Prix des matières premières et inflation : la faute n’est pas à la Chine

Les données publiées le 11 juin par le Bureau américain des sta tistiques du travail font ressortir le taux d’inflation le plus élevé depuis 2008. L’indice des prix à la consommation a augmenté à un rythme annuel de 5 % en mai, contre 4,2 % en avril, reflétant la hausse des prix des matières premières et des denrées
alimentaires due surtout à la spéculation financière. Au niveau mondial, mai 2021 s’inscrit comme le 12ème mois consécutif de hausse des prix alimentaires, selon l’indice alimentaire des Nations unies, affichant une augmentation de 40 % sur un an. Ce mois de mai a également vu la plus forte hausse mensuelle des prix alimentaires moyens depuis plus d’une décennie, soit près de 5 % par rapport à avril.

Mais ne vous inquiétez pas, nous assurent les banques centrales, c’est un phénomène « transitoire ». Et en effet, ni la Réserve fédérale ni la Banque centrale européenne n’ont modifié leur politique monétaire. La BCE a néanmoins dû admettre que trois membres du conseil d’administration avaient voté contre.

Pour montrer que l’inflation n’est que transitoire, les banques centrales l’attribuent à l’écart entre l’offre et la demande, qui serait principalement dû à une reprise chinoise accaparant les matières premières sur le marché mondial. Or, la réalité est bien différente. L’envolée sur les marchés des matières premières, qui dure depuis plus d’un an et n’est pas près de s’arrêter, est alimentée par les énormes quantités de liquidités injectées dans le système par ces mêmes banques centrales.

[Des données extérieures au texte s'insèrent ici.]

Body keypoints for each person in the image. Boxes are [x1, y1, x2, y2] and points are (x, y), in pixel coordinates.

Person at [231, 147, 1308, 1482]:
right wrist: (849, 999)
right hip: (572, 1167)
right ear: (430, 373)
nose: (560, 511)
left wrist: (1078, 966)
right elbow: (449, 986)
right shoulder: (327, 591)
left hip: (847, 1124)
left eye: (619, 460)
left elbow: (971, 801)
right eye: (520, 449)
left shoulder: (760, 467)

Les prix des matières premières sont déterminés par des contrats à terme, dont 90 % sont négociés par des spéculateurs. Selon un article paru le 10 juin dans Bloomberg, l’argent spéculatif inondant les fonds de matières premières atteint « une ampleur sans précédent ». Ce phénomène a déjà été constaté sur d’autres marchés, tels que l’énergie et les métaux précieux, mais « la réouverture de l’économie mondiale », selon l’article, a vu exploser la demande des fonds de matières premières.

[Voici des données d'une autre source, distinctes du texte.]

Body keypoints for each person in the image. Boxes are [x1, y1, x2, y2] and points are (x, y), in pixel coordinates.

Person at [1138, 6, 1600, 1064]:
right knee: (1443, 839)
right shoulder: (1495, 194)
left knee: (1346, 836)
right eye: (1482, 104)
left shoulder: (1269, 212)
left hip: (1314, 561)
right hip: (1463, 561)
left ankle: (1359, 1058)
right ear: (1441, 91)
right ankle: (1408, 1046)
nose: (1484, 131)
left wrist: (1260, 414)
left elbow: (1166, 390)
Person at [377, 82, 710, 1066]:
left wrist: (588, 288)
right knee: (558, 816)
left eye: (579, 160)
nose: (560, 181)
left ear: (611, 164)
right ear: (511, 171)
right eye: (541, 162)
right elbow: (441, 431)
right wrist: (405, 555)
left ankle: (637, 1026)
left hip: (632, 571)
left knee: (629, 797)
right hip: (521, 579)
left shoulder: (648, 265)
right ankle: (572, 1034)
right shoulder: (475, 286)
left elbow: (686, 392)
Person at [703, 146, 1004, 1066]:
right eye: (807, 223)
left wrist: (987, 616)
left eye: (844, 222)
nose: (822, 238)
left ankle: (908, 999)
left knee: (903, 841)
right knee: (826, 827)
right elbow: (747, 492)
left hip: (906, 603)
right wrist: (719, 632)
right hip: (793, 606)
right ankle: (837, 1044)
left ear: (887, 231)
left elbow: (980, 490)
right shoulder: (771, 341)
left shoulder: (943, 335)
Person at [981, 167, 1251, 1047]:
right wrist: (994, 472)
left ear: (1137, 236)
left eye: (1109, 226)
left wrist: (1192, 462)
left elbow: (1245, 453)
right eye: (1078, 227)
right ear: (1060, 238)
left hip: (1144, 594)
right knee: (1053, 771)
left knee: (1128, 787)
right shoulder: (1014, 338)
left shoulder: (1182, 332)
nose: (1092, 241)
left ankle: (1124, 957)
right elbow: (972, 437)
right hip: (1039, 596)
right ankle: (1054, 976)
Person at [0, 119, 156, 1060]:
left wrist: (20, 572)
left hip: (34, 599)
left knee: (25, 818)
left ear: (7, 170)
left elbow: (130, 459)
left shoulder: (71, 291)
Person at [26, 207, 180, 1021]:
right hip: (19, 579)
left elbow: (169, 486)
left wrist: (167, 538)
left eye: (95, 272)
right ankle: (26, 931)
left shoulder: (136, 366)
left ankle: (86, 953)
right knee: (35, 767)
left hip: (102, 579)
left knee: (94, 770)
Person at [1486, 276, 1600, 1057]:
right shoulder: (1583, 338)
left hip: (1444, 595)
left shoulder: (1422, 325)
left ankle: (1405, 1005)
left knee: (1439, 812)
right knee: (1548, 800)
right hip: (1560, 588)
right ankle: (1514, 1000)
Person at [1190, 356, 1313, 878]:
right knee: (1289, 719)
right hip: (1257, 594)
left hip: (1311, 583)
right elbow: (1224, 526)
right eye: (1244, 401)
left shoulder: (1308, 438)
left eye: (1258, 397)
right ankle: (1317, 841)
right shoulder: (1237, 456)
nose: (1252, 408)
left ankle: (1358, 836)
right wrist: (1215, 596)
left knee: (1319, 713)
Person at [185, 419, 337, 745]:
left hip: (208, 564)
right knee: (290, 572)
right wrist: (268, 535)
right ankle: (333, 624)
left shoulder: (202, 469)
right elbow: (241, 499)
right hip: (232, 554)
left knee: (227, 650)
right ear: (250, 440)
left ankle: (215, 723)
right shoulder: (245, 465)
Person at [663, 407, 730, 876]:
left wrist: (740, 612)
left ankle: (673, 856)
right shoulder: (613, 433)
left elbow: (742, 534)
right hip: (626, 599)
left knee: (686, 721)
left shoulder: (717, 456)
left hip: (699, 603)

Il cite ensuite le cas de BlackRock : « En six ans et demi, un fonds de matières premières de BlackRock Inc. n’a jamais approché le milliard de dollars d’actifs. Pourtant, fin mai, l’ETF [fonds négocié en Bourse] a plus que doublé en deux jours pour atteindre 2 milliards de dollars – à quoi se sont déjà ajoutés 120 millions de dollars de plus en juin. »

Le « boom » des matières premières permet aux spéculateurs (investisseurs) de s’enrichir rapidement aux dépens des populations. Mais ce n’est en aucun cas inévitable. La preuve en est fournie par les autorités chinoises. Après avoir annoncé leur intention de surveiller de près le marché pour freiner la spéculation, dès le lendemain, les prix des matières premières ont plongé sur les Bourses chinoises.

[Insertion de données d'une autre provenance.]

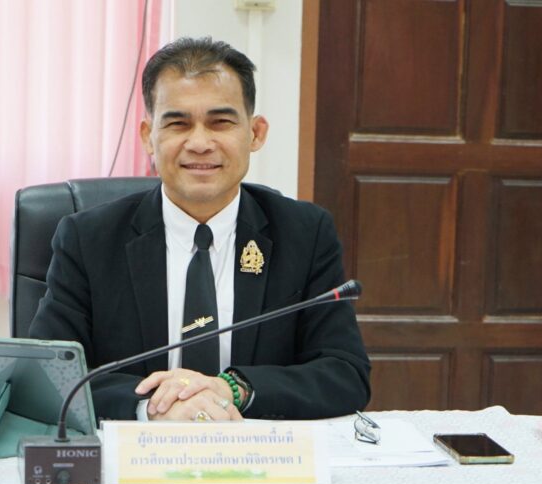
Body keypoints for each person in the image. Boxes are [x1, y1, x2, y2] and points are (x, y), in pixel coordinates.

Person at [28, 37, 370, 422]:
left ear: (255, 133)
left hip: (256, 447)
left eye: (220, 122)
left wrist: (234, 389)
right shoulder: (88, 239)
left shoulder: (305, 234)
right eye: (178, 124)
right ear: (148, 137)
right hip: (138, 448)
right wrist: (153, 406)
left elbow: (345, 373)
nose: (200, 143)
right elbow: (46, 375)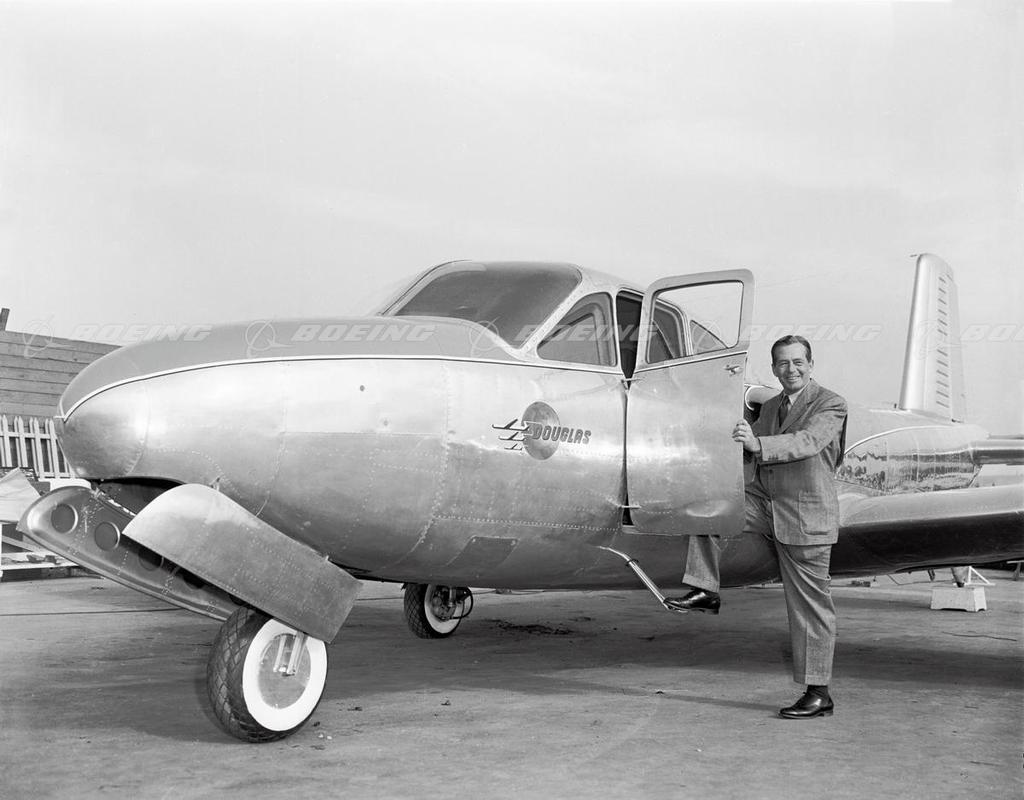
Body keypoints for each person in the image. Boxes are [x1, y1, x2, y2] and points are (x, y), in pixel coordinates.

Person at [664, 334, 848, 719]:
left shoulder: (830, 404)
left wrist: (757, 444)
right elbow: (750, 454)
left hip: (806, 517)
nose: (790, 370)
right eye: (782, 363)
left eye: (798, 362)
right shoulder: (772, 406)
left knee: (810, 609)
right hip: (766, 503)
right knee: (711, 506)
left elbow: (806, 442)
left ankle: (819, 693)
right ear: (774, 368)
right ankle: (705, 588)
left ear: (810, 365)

Les autorités américaines et britanniques pourraient faire de même vis-à-vis des marchés de matières premières de Chicago et de Londres, mais elles savent que cela ferait éclater la bulle et donc le système financier. Ainsi, banques centrales et gouvernements garantissent une bouée de sauvetage aux milliardaires de Davos tout en préparant un hiver très dur pour les familles.